You are wondering how much sex other people have. Then it could be because you aren’t where you want to be sex-wise in your marriage. It happens. We all go through ups and downs. Times of stress, like moving, or a new baby, or illness, can all get in the way temporarily.
But if you and your partner have been on the downside for a while, and there doesn’t seem to be any major reason. Other than that you both just aren’t having it, talking to a marriage therapist is definitely a good option. A good marriage therapist can help you both get to the root of why sex is an issue, and offer help to bring you together again.
Beyond therapy, there are many great books about sex and marriage you and your spouse could read together to get ideas. If you are both onboard and want to reconnect, why not plan a weekend getaway to jump-start things?
One thing to consider is the quality vs. quantity of sex you and your spouse are having. If both of you love sex when you do have it, then great! There are things you can do to have it more often if that’s what you both often. Many researchers say to simply schedule it in. It seems robotic, but once you get started it’s anything but robotic. Scheduling it simply means it becomes a higher priority.

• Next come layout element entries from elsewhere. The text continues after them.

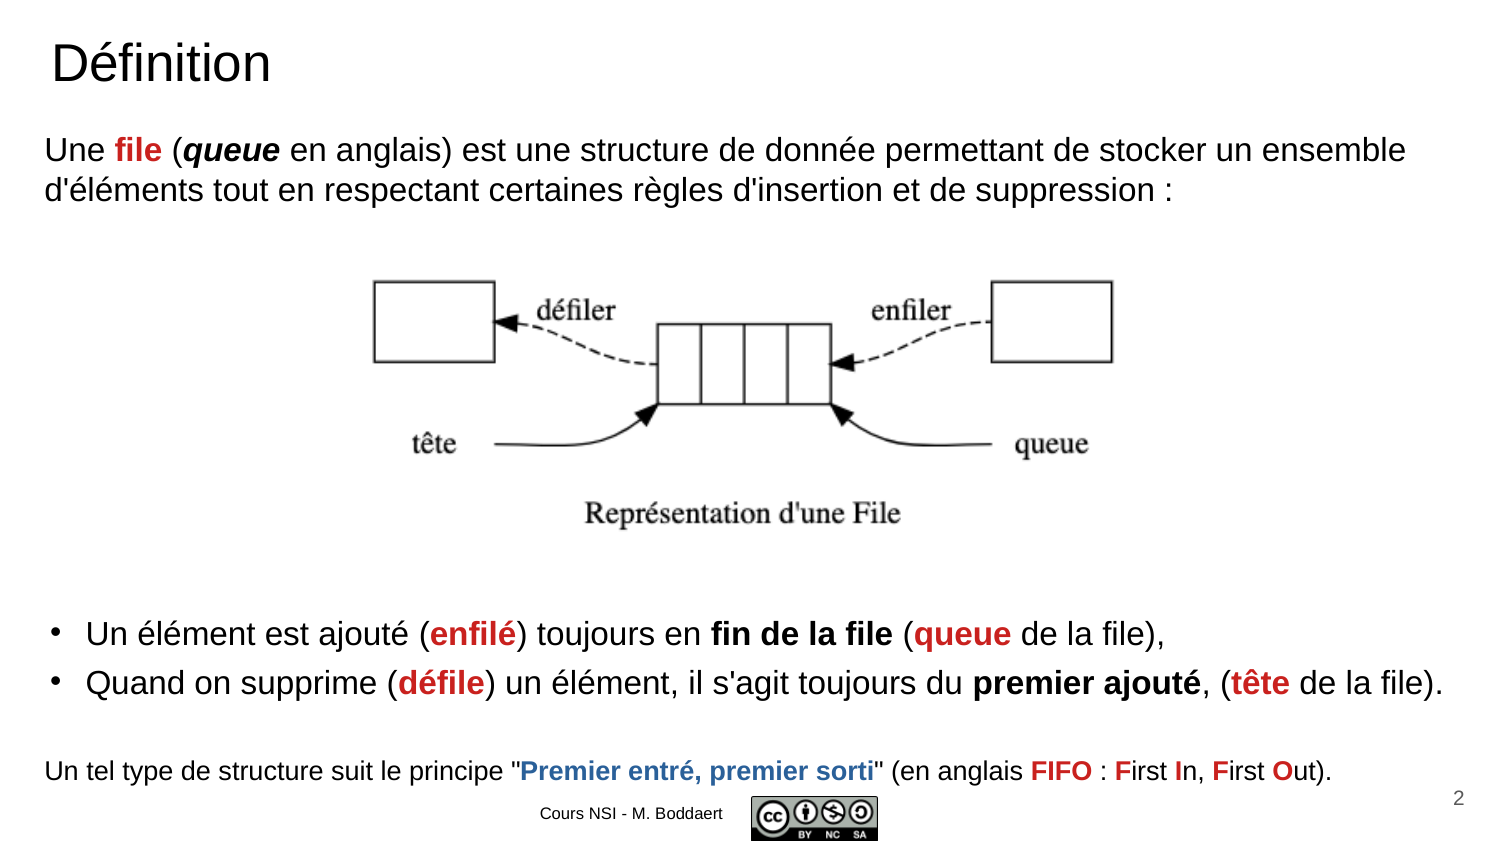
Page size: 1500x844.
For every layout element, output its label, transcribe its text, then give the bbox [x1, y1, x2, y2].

title Définition [51, 13, 1449, 108]
text_box Un tel type de structure suit le principe "Premier entré, premier sorti" (en anglais FIFO : First In, First Out). [29, 746, 1477, 798]
slide_number <numéro> [1389, 764, 1480, 830]
text_box Une file (queue en anglais) est une structure de donnée permettant de stocker un ensemble d'éléments tout en respectant certaines règles d'insertion et de suppression : [29, 120, 1477, 207]
text_box Un élément est ajouté (enfilé) toujours en fin de la file (queue de la file), Quand on supprime (défile) un élément, il s'agit toujours du premier ajouté, (tête de la file). [35, 608, 1500, 733]
picture [751, 798, 878, 841]
picture [366, 272, 1121, 550]
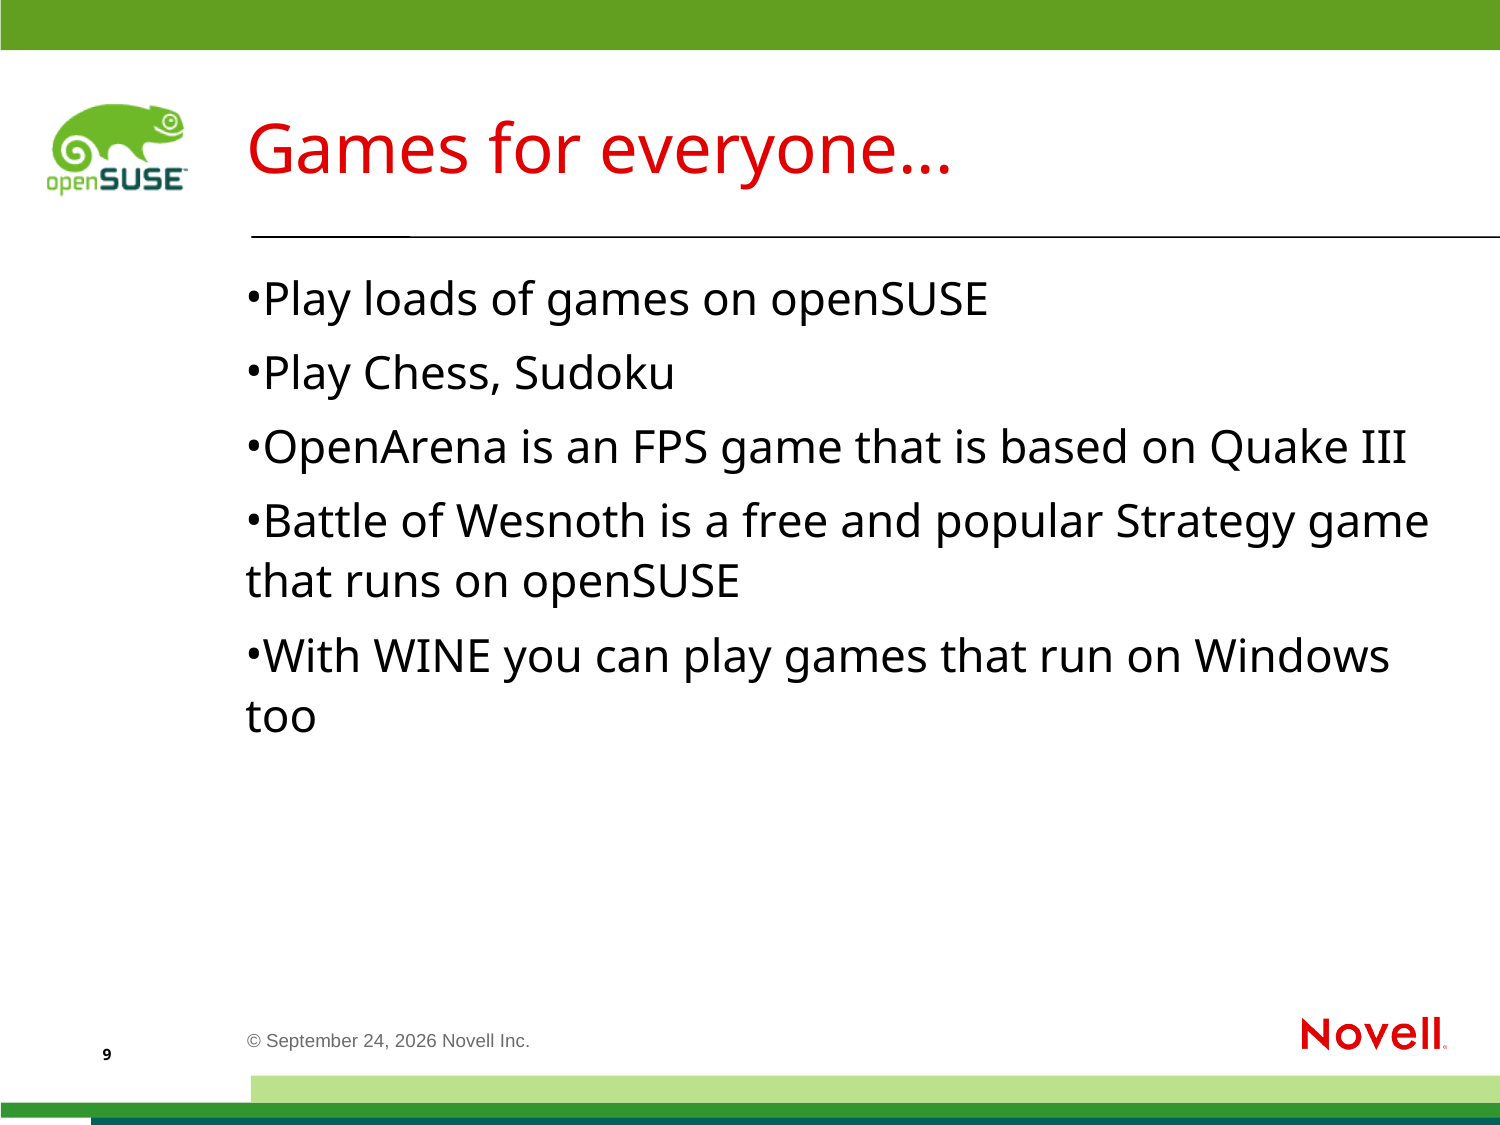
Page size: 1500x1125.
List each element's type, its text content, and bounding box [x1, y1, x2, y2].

list Play loads of games on openSUSE Play Chess, Sudoku OpenArena is an FPS game that is based on Quake III Battle of Wesnoth is a free and popular Strategy game that runs on openSUSE With WINE you can play games that run on Windows too [245, 267, 1458, 1010]
picture [47, 104, 188, 197]
picture [1295, 1011, 1453, 1056]
title Games for everyone... [246, 68, 1409, 231]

If your quality of sex is low, then that could be a reason why the quantity is low as well. In a marriage, sex is the tie that binds. If you experience a dip in your sexual desire, analyze whether that is due to negative feelings about your marriage, your spouse or yourself. Whatever you discover, make sure you spend time doing something constructive about it. Stop the blame game and take accountability for making things better. Also, bear in mind that a good marriage therapist can also help you figure out how to improve things on all accounts.
There are lots of "how often do married couples make love statistics" out there that seem to tell us what is a “normal” amount of sex for married couples. But really, there is no normal. Each couple is different, so it’s up to you to determine. How often do married couples make love statistics? It's up to them. It's up to you.